Provided passage:
>>>

Concrescence is an uncommon developmental condition of teeth where the cementum overlying the roots of at least two teeth fuse together without the involvement of dentin. Usually, two teeth are involved with the upper second and third molars being most commonly fused together. The prevalence ranges 0.04–0.8% in permanent teeth, with the incidence being highest in the posterior maxilla.

== Signs and symptoms ==
- Problems with tooth positioning causing cheek biting and traumatic ulcers.
- Involved teeth may have difficulty erupting or may not erupt completely.
- Possible gum disease (localized periodontal destruction due to aetiological factors, e.g. funnel development leading to plaque accumulation)
- Cavities (caries) due to predisposition from crowded teeth and misalignment.
- May cause fracture of the tuberosity or floor of the maxillary sinus.

== Cause ==
The exact cause of concrescence is unknown. However, it may develop during root formation (true/primary concrescence) or after root formation (acquired/secondary concrescence). Factors that may cause concrescence include injuries (trauma), crowding of teeth, inflammation, or infection. Concrescence appears to have no particular predisposition for age, gender, or ethnicity.

The postinflammatory pattern frequently involves carious molars in which the root ends (apices) overlie the roots of impacted third molars, most common with the distally angulated third molars. The resultant large pulpal exposure often permits pulpal drainage, leading to a resolution of a portion of the intrabony pathosis. Cemental repair then occurs.

== Diagnosis ==
Clinically, concrescence is difficult to diagnose due to lack of involvement of tooth enamel resulting in a tooth crown that appears normal. Radiographs taken at different angles can aid in the detection of concrescence, since the condition may be misdiagnosed as radiographic overlap of superimposed teeth. Radiographically, teeth appear joined together with the absence of periodontal ligament or interdental bone between them. Cone beam computed tomography (CBCT) may assist in diagnosis and treatment planning, but cannot provide a definitive diagnosis. Histological examination of extracted teeth is necessary to confirm the diagnosis and distinguishing concrescence from differential diagnoses of gemination or fusion by observing lack of dentinal confluence between fused teeth.

<<<

Entries shown:
>>>

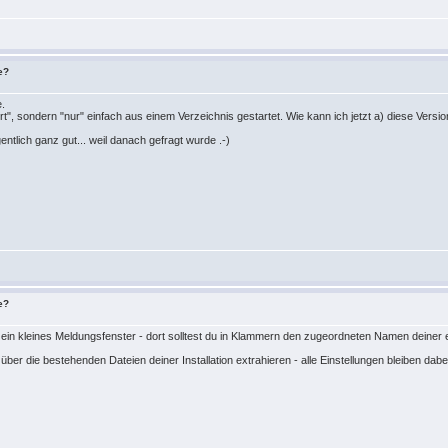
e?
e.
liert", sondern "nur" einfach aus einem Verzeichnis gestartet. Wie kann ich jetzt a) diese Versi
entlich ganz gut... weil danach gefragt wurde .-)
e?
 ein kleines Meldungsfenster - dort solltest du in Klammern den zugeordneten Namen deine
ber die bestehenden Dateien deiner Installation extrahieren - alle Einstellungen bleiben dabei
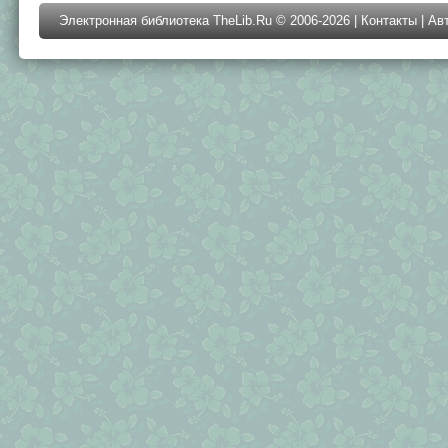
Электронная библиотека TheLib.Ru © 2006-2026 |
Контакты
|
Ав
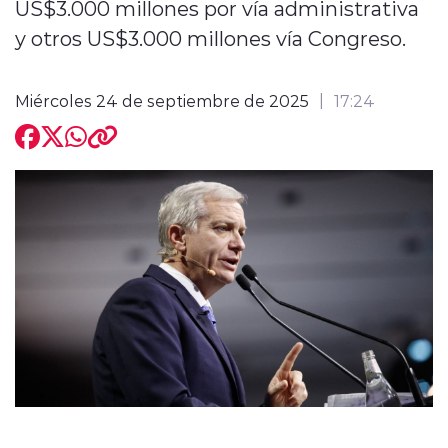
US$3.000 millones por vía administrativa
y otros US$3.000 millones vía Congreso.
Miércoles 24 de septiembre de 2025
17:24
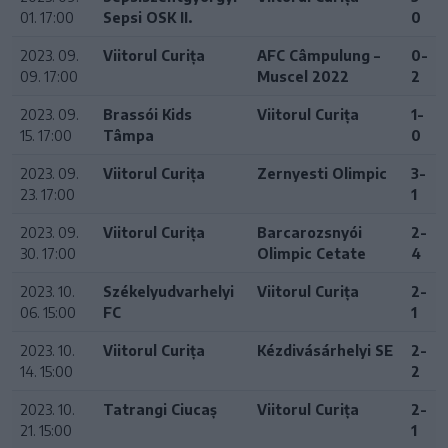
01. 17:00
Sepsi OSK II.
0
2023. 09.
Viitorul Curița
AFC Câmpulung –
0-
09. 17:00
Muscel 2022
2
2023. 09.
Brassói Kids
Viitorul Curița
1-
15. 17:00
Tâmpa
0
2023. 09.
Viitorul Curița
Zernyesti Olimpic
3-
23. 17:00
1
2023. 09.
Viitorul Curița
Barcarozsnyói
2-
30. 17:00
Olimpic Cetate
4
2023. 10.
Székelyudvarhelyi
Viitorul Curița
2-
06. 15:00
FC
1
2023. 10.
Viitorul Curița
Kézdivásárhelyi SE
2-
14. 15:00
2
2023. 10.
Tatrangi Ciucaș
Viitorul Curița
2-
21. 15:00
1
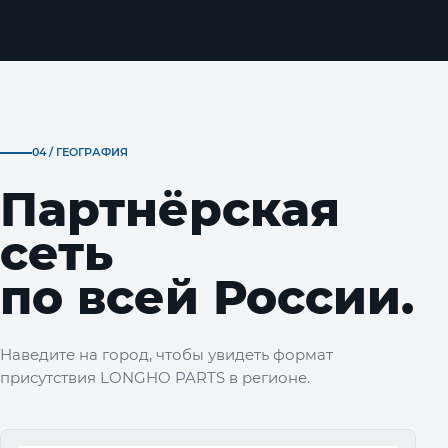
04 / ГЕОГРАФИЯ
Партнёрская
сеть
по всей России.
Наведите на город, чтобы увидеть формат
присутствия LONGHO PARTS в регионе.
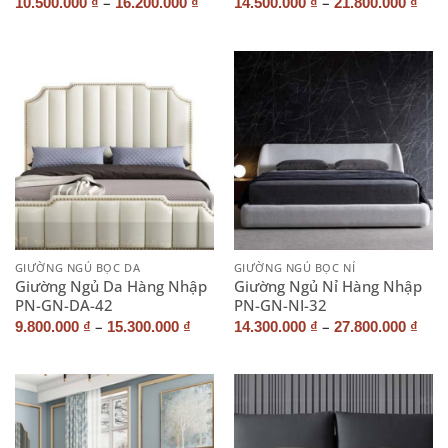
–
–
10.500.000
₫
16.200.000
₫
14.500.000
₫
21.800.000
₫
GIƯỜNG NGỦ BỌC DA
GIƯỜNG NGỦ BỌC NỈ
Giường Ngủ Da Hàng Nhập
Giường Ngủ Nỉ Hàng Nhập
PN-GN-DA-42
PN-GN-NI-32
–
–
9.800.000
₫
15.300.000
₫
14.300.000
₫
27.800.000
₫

<<<
>>>

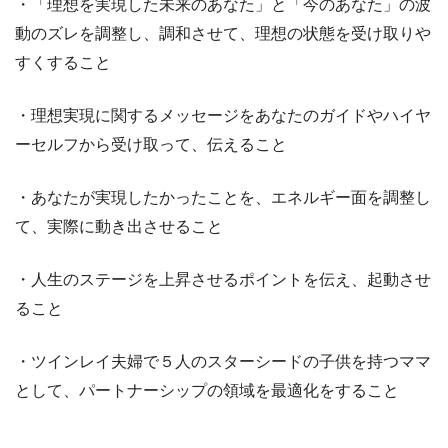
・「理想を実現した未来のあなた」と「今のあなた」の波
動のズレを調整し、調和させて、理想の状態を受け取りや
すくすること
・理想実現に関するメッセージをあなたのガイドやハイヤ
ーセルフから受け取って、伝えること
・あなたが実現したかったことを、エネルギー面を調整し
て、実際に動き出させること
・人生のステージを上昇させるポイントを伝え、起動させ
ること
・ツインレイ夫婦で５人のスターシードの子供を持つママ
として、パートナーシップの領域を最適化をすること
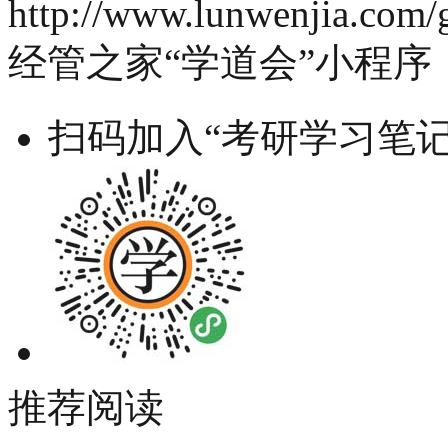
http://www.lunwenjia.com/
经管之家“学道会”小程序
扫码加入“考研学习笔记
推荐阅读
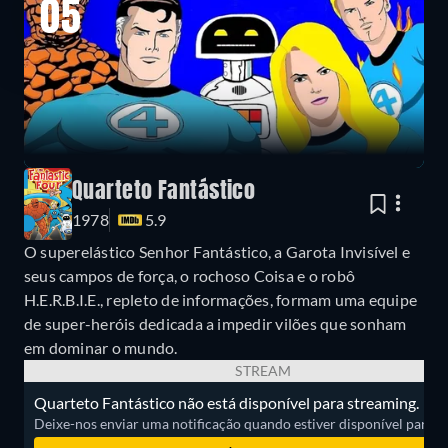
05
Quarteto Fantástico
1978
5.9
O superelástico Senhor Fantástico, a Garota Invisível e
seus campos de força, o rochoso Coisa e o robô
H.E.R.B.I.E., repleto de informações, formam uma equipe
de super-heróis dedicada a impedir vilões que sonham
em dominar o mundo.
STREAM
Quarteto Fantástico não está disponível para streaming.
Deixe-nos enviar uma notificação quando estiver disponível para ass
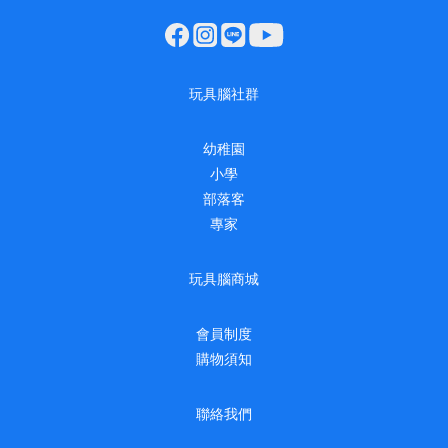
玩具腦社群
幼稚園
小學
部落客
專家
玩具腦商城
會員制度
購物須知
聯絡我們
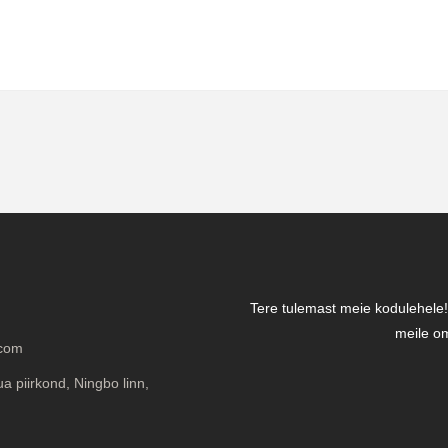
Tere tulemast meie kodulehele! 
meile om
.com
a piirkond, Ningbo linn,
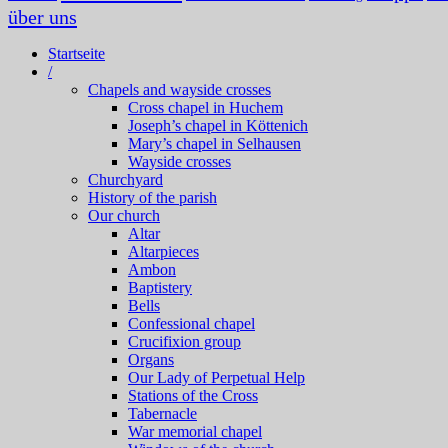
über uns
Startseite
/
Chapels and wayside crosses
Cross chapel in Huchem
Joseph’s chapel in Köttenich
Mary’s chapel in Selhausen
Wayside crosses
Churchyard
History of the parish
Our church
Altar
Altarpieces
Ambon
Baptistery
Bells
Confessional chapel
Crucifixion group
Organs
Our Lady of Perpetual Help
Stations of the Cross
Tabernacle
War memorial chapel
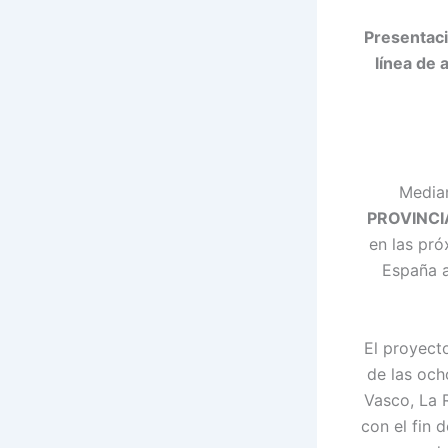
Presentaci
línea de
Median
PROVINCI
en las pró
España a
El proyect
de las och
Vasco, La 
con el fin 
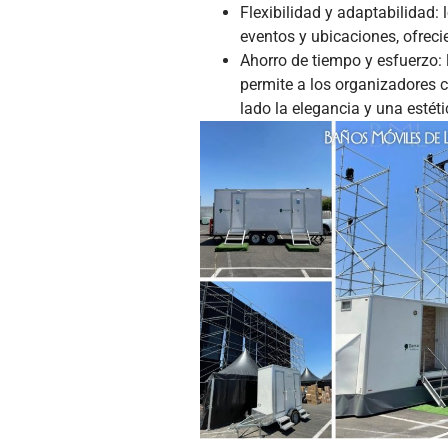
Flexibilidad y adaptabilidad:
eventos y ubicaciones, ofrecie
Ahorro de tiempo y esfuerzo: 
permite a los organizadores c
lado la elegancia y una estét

<<<

Exercise tasks:
1. Translate this sentence from the passage on concrescence into Spanish: "Concrescence appears to have no particular predisposition for age, gender, or ethnicity."
2. According to the passage on concrescence, which teeth are most commonly fused together?
3. Continue the passage on concrescence from its final sentence.
The listing has nothing to do with the passage on concrescence.

Results of the exercise:
1. La concrescencia no parece tener una predisposición particular por edad, sexo ni etnia.

2. The upper second and third molars.

3.
== Treatment ==
If the condition is not affecting the patient, no treatment is needed. Concrescence teeth could be reshaped and replaced with full crowns. If the teeth are having recurrent problems, are non-restorable, or are painful, tooth extraction should be considered to prevent further periodontal destruction leading to tooth loss. However, a consequence of extraction is that the conjoined tooth also must often be removed.

Post-inflammatory concrescence must be kept in mind whenever extraction is planned for non-vital teeth with apices that overlie the roots of an adjacent tooth. Significant difficulties with extraction can be experienced during removal of a tooth that is unexpectedly joined to its neighbor. Surgical separation often is required to complete the procedure without loss of a significant portion of the surrounding bone.

If the cemental union between affected teeth is slight, the teeth may separate during extraction of one of the teeth and may never be noticed. If the union is large or firm, the planned extraction of one of the teeth may inadvertently result in the removal of its mate. A clinician’s awareness of the characteristics of this odontogenic anomaly may help avert adverse outcomes in the treatment of concrescent teeth.